* Supplied text *
□ □ □ □ □

The foot I would believe belonged to a small duck possibly a Bufflehead (which are called butterballs in Wisconsin cuz they taste so good) or maybe a small gull like one of those Bonaparte’s that frequented the Basin for much of early winter! Cool thought, and I agree with your thinking that there are too many Bonaparte’s gulls around for their own good. This is officially my first bird foot in a pellet. And officially (99% likely) eliminates Long-eareds from the equation.

Where we are at now - (3/26) – upon even closer inspection today 23 of the pellets have feather bits in them. (Let the speculation begin!) This is either an owl that is fond of eating birds or we’ve found the regurgant remains of a single duck/gull happy meal. (Or something else.) The pellets all appear to be of similar age, which admittedly can be tricky to tell with the freezing and thawing from this winter. That said – the question looms - If a single vole can inspire a single pellet, how many pellets would a Bufflehead inspire? Require? If this owl ate a foot, I’m sure he ate tons of feathers. Would the feather pellets be more frequently discharged, maybe smaller for comfort on the way back up? More to come on this owl if anything more comes to light.

Follow up question directed at Cheeseheads (capitalized out of respect) - Is a bufflehead that yummy that it’s worth throwing up 23 times for a single, complete meal? Please answer in rhyme.

□ □ □ □ □

* Material provided *
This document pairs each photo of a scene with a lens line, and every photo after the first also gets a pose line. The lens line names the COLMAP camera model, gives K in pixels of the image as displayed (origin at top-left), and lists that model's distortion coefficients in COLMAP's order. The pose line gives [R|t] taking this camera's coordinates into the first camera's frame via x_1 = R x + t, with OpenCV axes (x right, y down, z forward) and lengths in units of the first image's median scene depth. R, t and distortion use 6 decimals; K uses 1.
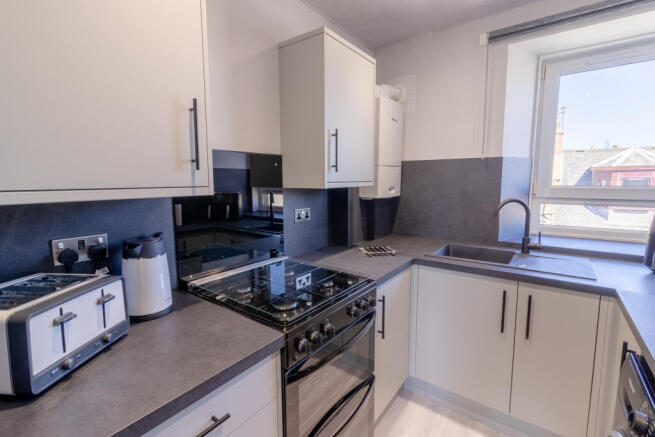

□ □ □ □ □

* Questions on the material *
[1] From the owl pellet notes above, give again everything from "Follow up question" down to "answer in rhyme.".
[2] Answer from the owl pellet notes above:
(a) What are Buffleheads called in Wisconsin?
(b) On closer inspection on 3/26, how many of the pellets have feather bits in them?
(c) What does finding the bird foot eliminate from the equation, at 99% likelihood?

* Outputs for the tasks *
[1]
Follow up question directed at Cheeseheads (capitalized out of respect) - Is a bufflehead that yummy that it’s worth throwing up 23 times for a single, complete meal? Please answer in rhyme.

[2]
(a) Butterballs
(b) 23
(c) Long-eareds